# Robot Carretilla Elevadora



## SystemControl (Ago 29, 2005)

Weno aki os pongo mi primer proyecto de robotika a ver ke tal sale

Objetivo:

Crear un robot ke siga una linea y por el trascurso de la linea si encuentra una caja cojerla y segir el recorrido, hasta ke encuentre la siguiente caja, ke lo ke hara sera dejar la caja ke lleva encima y cojer las dos y segir el recorrido asi y sucesivamente hasta llegar al final

Materiales:

- Chasis: este en la primera version sera de k'nex

- Electronica: Esta compuesto por un microcontrolado Basicx-24, 3 servomotores, un sensor IR digital, un rastreador de linea y algunos bumper.

Fotos:

Foto 1: Vista General Del Robot.

Foto 2: Vista Del Frontal Del Robot.

Foto 3: Detalle Del Infrarojo.

Foto 4: Detalle De La Placa Sin Terminar.

http://img372.imageshack.us/my.php?image=sany1179800x6005aw.jpg http://img371.imageshack.us/my.php?image=sany1180800x6007ae.jpg http://img371.imageshack.us/my.php?image=sany1181800x6008dd.jpg http://img371.imageshack.us/my.php?image=sany1182800x6009kx.jpg

Foto 5: Asi va kedando la placa con algunas cosas ya conectadas.

Foto 6: Detalle del comutador: conmuta la bateria con la placa o con el medidor de bateria(mirar Foto 7).

Foto 7: Circuito para medir el nivel de bateria.

http://img368.imageshack.us/my.php?image=sany1183800x6006si.jpg http://img382.imageshack.us/my.php?image=sany1184800x6000ys.jpg http://img382.imageshack.us/my.php?image=sany1185800x6003mn.jpg

Foto 1: "Bumper" de carga.

**Datos proporcionados:**
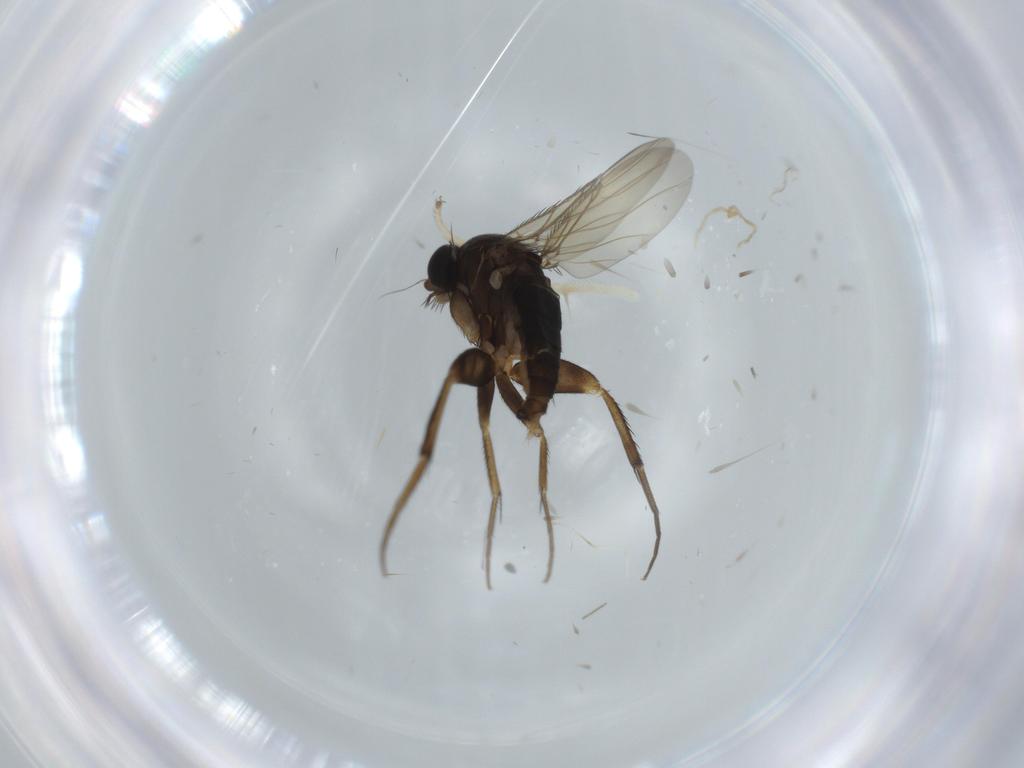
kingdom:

**Problemas:**
A – ¿Qué microcontrolador forma parte de la electrónica según el texto sobre el robot carretilla elevadora?
B – Reproduce la parte del texto sobre el robot carretilla elevadora que empieza con las palabras que contienen "Foto 2: Vista" y termina con "nivel de bateria.", y sustituye "bateria" por "pila".
C – Continúa el texto sobre el robot carretilla elevadora a partir del punto en que se detiene.

**Respuestas por ejercicio:**
A – Un Basicx-24.

B –
Foto 2: Vista Del Frontal Del Robot.

Foto 3: Detalle Del Infrarojo.

Foto 4: Detalle De La Placa Sin Terminar.

http://img372.imageshack.us/my.php?image=sany1179800x6005aw.jpg http://img371.imageshack.us/my.php?image=sany1180800x6007ae.jpg http://img371.imageshack.us/my.php?image=sany1181800x6008dd.jpg http://img371.imageshack.us/my.php?image=sany1182800x6009kx.jpg

Foto 5: Asi va kedando la placa con algunas cosas ya conectadas.

Foto 6: Detalle del comutador: conmuta la pila con la placa o con el medidor de pila(mirar Foto 7).

Foto 7: Circuito para medir el nivel de pila.

C –
Foto 2: "Bumper" de altura maxima.

Foto 3: "Bumper" de altura minima.

http://img372.imageshack.us/my.php?image=sany1186800x6000bx.jpg http://img372.imageshack.us/my.php?image=sany1187800x6008aj.jpg http://img372.imageshack.us/my.php?image=sany1188800x6002au.jpg


Videos:

Video1:  Es una pekeña prueba de la pala ke detecta una carga la sube hasta arriba y la vuelve a dejar hasta ke detecta una Superficie elevada o la deja de nuevo en el suelo en este caso la deja sobre una superficie elevada

Video2:  Aki os dejo un video de los primeros pasos "autonomos", me falta perfilarlo para ke tenga un poko mas de "finura" DD

Video3:   El nuevo video del robot controlado por control remoto 

Codigo Fuentes:

Autonomo Codigo Fuente del robot totalmente autonomo
ControlIRCodigo Fuente del robot controlado por IR
-------------------------------------------------------------------------
Post Original: http://www.zonatecnologia.com/foro/t5521-robot-carretilla-elevadora.html


----------



## MaMu (Ago 29, 2005)

SystemControl, en primer lugar felicitaciones por el excelente trabajo que has hecho, es un enorme gusto que compartas tu proyectos en el foro, y esperemos a que sirva de inspiración a quienes estén encarando algun proyecto similar. 
Sin ir más lejos, espero anciosamente que todos los usuarios del foro y visitantes se animen a raiz de tu puntapié inicial a volcar todos sus proyectos e ideas de robótica.

Saludos, me gusto el diseño.


----------



## SystemControl (Sep 6, 2005)

Os dejo otro video del robot controlado remotamente desde un mando 

Espero vuestras opiniones y preguntas


----------



## MaMu (Sep 7, 2005)

Clap Clap Clap, quiero uno 
Imáginate que recogiera monedas del piso .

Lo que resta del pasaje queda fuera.